Nad SID'em musze posiedzieć, bo przy mojej masie ugina się raptem w 60%. Na razie jest zbyt sztywny i na Torze lepiej mi się jeździło. Zobaczymy jak pogrzebie przy ciśnieniu.
Prędkość roweru wzrosła również obiektywnie. Porównałem wyniki z dwóch dni słonecznych z takim samym pulsem średnim i maksymalnym, przy podobnym przebiegu (różnica 1km na korzyść dnia z września) średnia była większa tym razem o 0,6km. Oba przebiegi w podobnej formie, gdyż z tego samego okresu (wrzesień-październik)
Przyszły części do tylnego koła.

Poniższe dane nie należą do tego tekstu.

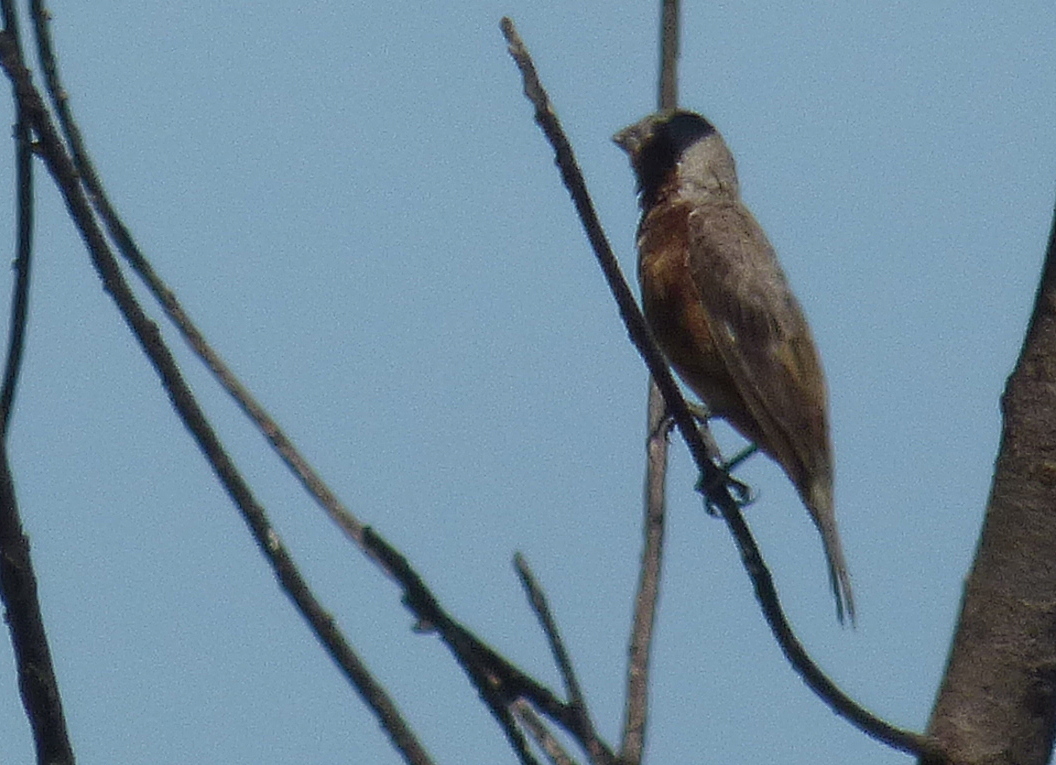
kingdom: Animalia
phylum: Chordata
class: Aves
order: Passeriformes
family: Thraupidae
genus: Sporophila
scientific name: Sporophila hypochroma
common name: Rufous-rumped seedeater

Dzień wolny, więc od rana zabieram się za zaplatanie kółek. Okazuje się jednak, że Bikestacja się nie popisała i zamiast obręczy na 32szprychy wysłali mi na 36 szprych ;/ Wnerwiony zakładam jedynie przednie koło i jadę zobaczyć jak to działa.
28szprych z przodu przy mojej wadze (69kg) zaplecione na słoneczko daje radę. Jest sztywne po tych kilku km. Jutro Tour De Kalonka więc prawdziwy test.
Jeszcze nie złozyłem tylnego, ale już wiem, że fajnie to wyjdzie. Zamknąłem się w 9 stówach a kółka będą ważyć razem 1530gram :)
Taki upgrade tylnej przerzutki.
Do pracy. A po na pocztę po odbiór przesyłki.
Novatec NT-F742SB z zaciskiem
© inimicus
Novatec NT-F742SB bez zacisku
© inimicus
Taką premię w pracy dostałem, że udało się zakupić wszystko do tylnego koła. Może do końca tygodnia przyjdzie i od przyszłego jazda próbna na nowych niezbyt ciężkich kółkach.